Data-driven mobile applications are a growing demand in the mobile application space. More and more of these applications require blazing fast speed with reliable reactive data stores as well as offline-first sync capabilities.
SQLite was initially developed to solve a local access SQL solution with minimal configuration and relational data concepts. In this article, we will show how MongoDB database compares to SQLite and discuss the use cases it comes to solve.
SQLite is a C-based library that allows applications to store and retrieve data from local files on devices via a SQL interface. SQLite was started as an open-source project in Sep 2000 and is supported on a few platforms, mostly mobile devices and mobile operating systems.
MongoDB Server is a general-purpose document database which supports different platforms. MongoDB’s core concept is a NoSQL flexible schema that stores data in BSON (Binary JSON-like) documents grouped in “collections” and “databases.” MongoDB can potentially run on small devices but its main power is being a backend database for your applications. The best and most convenient way to run a MongoDB Server is with MongoDB Atlas, our Database-as-a-Service platform.

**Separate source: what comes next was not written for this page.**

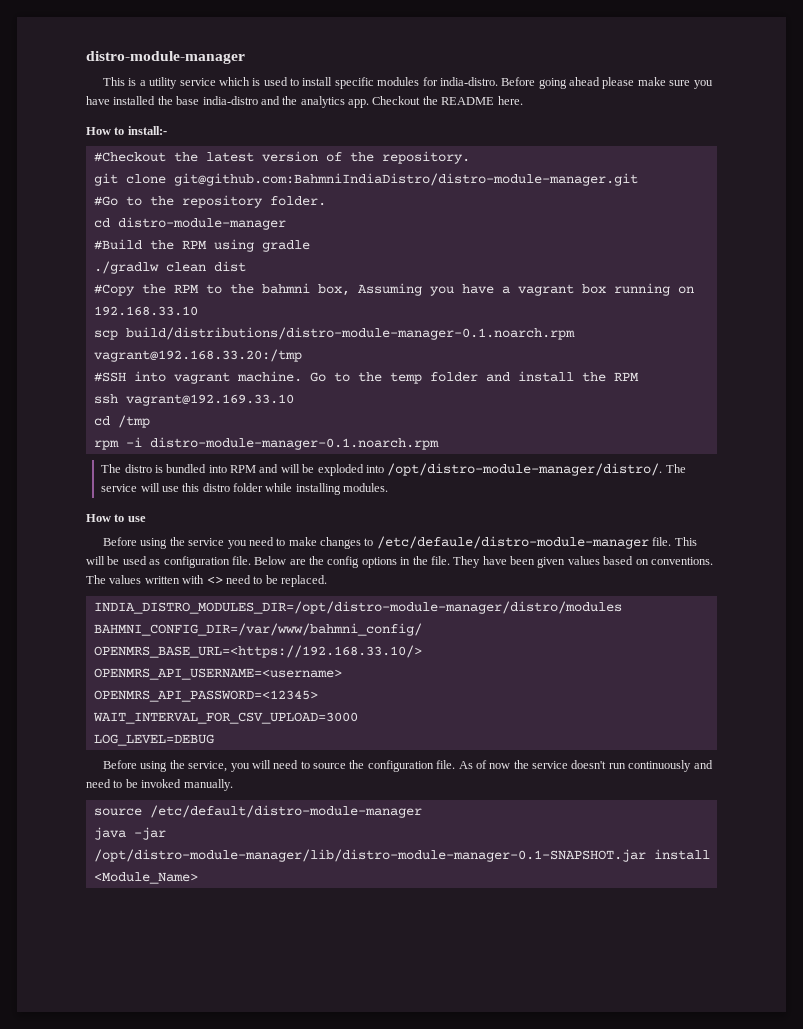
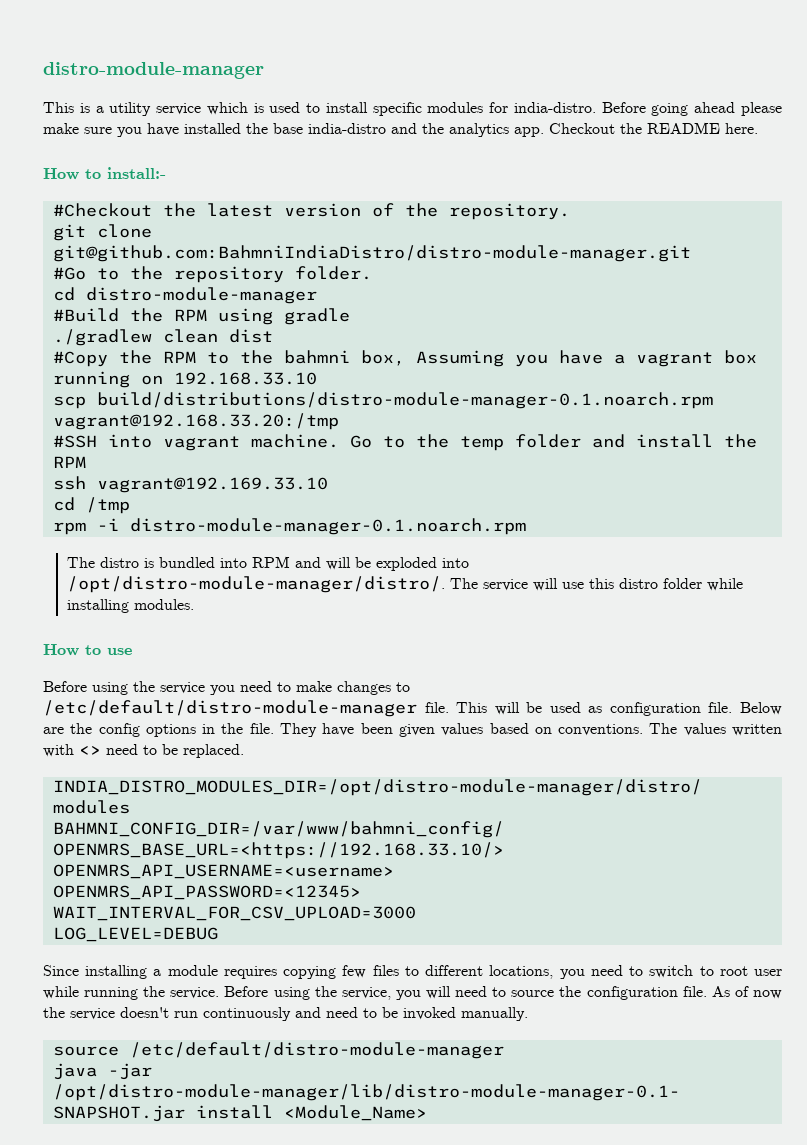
[93,261,159,274] ./gradlw -> [52,329,152,346] ./gradlew
[376,536,649,549] /etc/defaule/distro-module-manager -> [43,700,417,717] /etc/default/distro-module-manager
(214, 740) none -> [43,965,783,979] [43,986,220,1000] Since installing a module requires copying few files to different locations, you need to switch to root user while running the service.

MongoDB Atlas is scalable and highly available by design cloud platform, allowing multiple clients and languages to connect and power different applications. If your frameworks of choice are C#, Java (Android), iOS, Node.js, or Python, all (and more) are supported via a native Driver.
SQLite is a veteran in the mobile self-contained database world and therefore, developers with preference to SQL syntax with static schemas might prefer SQLite. It lives only on the device and does not have any external backup or scaleout solutions.
If you do not require a scalable and highly concurrent solution with offline synchronization of devices, you might go for SQLite.
Having said that, frequent schema changes and agility requirements have become a wide challenge for lots of mobile applications and websites. Therefore, a majority of customers should consider the benefits of MongoDB’s modern solutions over the legacy SQLite.
The real question should be why not use MongoDB’s solutions for developing local or/and offline sync databases?
MongoDB database has a flexible schema at heart, where the documents map nicely and naturally to mobile development classes. Additionally, MongoDB Atlas supports secure connections from most modern mobile development programming languages. Those together with Atlas’ scalable platform and its flexible billing models (including serverless clusters) are compelling for applications these days (start small and grow fast).
One of the emerging products by MongoDB is Realm, which is comparable to SQLite in terms of use cases it serves. Learn more in the Realm vs SQLite article (coming soon).
As mobile developers, you learn that application requirements might evolve quickly and so does the scale. Having Realm, a local object store with built-in edge-to-cloud sync, backed up by MongoDB Atlas, allows developer productivity to skyrocket while staying reliable and agile.
Once the data is in MongoDB Atlas, you can use the power of integrations like Charts or Data Lake to enhance your application stack.
The table below outlines how MongoDB compares with SQLite in key areas pertaining to mobile application development.
MongoDB is a modern and robust database supporting a much larger use case variety, which is superior to SQLite in many areas. For mobile applications, MongoDB developers can leverage Realm and Atlas App Services, including Atlas Device Sync, to build cross platform, offline-first applications that are backed by the MongoDB Atlas cloud platform.